• _課題の指示_:
次の(a)〜(c)が本文の内容と合うかどうかを「はい」か「いいえ」で答え、それぞれ決め手となる本文の語句をそのまま引用せよ。(a) 筆者が依頼を受けたのは講演をした後である。(b) 来院した男性の症状は1週間前から続いている。(c) 男性は首をやや右に傾けていた。

「私の息子を一度診ていただけませんか。とにかく、治らなくて困っているんです」
 ある会で講演をした後、ある会社の社長さんから依頼を受けました。私が独自に力を注いでいる治療についていろいろと話をした後だったので、当然耳鼻科的な病気か漢方的な病気と思い、「いつでもおいで下さい」と簡単に引き受けました。そして、1週間後に30歳ほどの男性がうつむき加減に、申し訳なさそうな顔をして入ってきました。
「実は、3カ月前から、自然にまばたきをして、ついついおじぎをしてしまうのです」
 よく見るとやや首を左に傾け、おじぎを繰り返しているではありませんか。止めようとしてもどうしても頭が動いてしまうのだそうです。まるで別の人格に身体を乗っ取られているようです。「大変な人が来てしまったナ」と、内心大いに慌てました。
 こういう人は時々見かけます。発作的にまばたいたり、顔をしかめたり、口をゆがめたり、鼻をくんくんいわせたり、うなずいたり、肩、腕、手を動かしたりすることなどが見られます。いわゆるチック症で、神経質な人に起こりやすいといわれています。タレントでもこういう表情をする人がいます。治療は、精神安定剤を投与することになっています。しかし、本当にこんな薬で治るのでしょうか。

• _抽出した記録_:

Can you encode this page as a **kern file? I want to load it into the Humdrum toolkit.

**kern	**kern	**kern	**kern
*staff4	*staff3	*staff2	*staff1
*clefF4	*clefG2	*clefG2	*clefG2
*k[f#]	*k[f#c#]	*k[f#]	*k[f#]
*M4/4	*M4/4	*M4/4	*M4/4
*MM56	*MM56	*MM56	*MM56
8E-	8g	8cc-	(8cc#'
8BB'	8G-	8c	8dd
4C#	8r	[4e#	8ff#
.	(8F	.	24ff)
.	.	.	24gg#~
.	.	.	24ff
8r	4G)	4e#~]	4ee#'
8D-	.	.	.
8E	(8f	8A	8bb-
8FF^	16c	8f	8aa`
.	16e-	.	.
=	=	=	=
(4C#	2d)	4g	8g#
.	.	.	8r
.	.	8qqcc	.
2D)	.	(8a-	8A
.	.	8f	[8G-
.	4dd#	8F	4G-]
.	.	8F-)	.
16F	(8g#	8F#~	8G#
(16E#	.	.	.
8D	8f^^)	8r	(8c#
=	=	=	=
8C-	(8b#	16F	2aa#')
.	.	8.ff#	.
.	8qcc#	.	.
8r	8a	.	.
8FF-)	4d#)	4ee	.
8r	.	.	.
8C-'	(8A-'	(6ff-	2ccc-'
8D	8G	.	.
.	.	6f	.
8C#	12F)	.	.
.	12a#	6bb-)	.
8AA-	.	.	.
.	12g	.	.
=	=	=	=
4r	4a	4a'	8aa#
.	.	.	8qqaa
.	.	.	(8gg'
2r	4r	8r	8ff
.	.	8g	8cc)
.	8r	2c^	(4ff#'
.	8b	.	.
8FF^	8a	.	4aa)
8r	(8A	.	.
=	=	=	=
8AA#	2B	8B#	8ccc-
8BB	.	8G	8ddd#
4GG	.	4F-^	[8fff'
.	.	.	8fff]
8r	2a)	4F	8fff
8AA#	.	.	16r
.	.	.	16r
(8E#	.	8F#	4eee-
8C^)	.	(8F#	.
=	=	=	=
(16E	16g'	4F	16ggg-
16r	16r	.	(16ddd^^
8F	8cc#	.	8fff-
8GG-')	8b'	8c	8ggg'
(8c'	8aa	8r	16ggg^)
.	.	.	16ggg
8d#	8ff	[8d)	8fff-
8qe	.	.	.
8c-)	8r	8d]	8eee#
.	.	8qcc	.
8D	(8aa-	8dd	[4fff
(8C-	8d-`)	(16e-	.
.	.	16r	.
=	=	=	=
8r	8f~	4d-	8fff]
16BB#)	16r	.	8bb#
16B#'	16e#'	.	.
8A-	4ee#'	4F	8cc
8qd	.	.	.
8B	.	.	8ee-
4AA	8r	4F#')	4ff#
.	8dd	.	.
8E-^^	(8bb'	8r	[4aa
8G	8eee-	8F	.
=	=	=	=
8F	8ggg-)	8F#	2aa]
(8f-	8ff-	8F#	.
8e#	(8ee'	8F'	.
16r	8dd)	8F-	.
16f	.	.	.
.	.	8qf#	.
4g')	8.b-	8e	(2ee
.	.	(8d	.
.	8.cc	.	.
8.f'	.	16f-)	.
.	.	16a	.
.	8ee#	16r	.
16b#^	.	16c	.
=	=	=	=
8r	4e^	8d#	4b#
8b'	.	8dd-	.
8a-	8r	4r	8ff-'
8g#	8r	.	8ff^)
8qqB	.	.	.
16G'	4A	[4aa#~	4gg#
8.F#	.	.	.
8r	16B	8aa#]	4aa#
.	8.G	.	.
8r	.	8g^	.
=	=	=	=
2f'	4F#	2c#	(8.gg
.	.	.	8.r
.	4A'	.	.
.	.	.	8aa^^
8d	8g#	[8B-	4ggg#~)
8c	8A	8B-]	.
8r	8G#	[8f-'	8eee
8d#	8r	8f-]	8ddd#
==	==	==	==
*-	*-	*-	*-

• _解答_:
(a) はい。根拠は「ある会で講演をした後、ある会社の社長さんから依頼を受けました」である。
(b) いいえ。根拠は「実は、3カ月前から、自然にまばたきをして、ついついおじぎをしてしまうのです」である。
(c) いいえ。根拠は「よく見るとやや首を左に傾け、おじぎを繰り返しているではありませんか」である。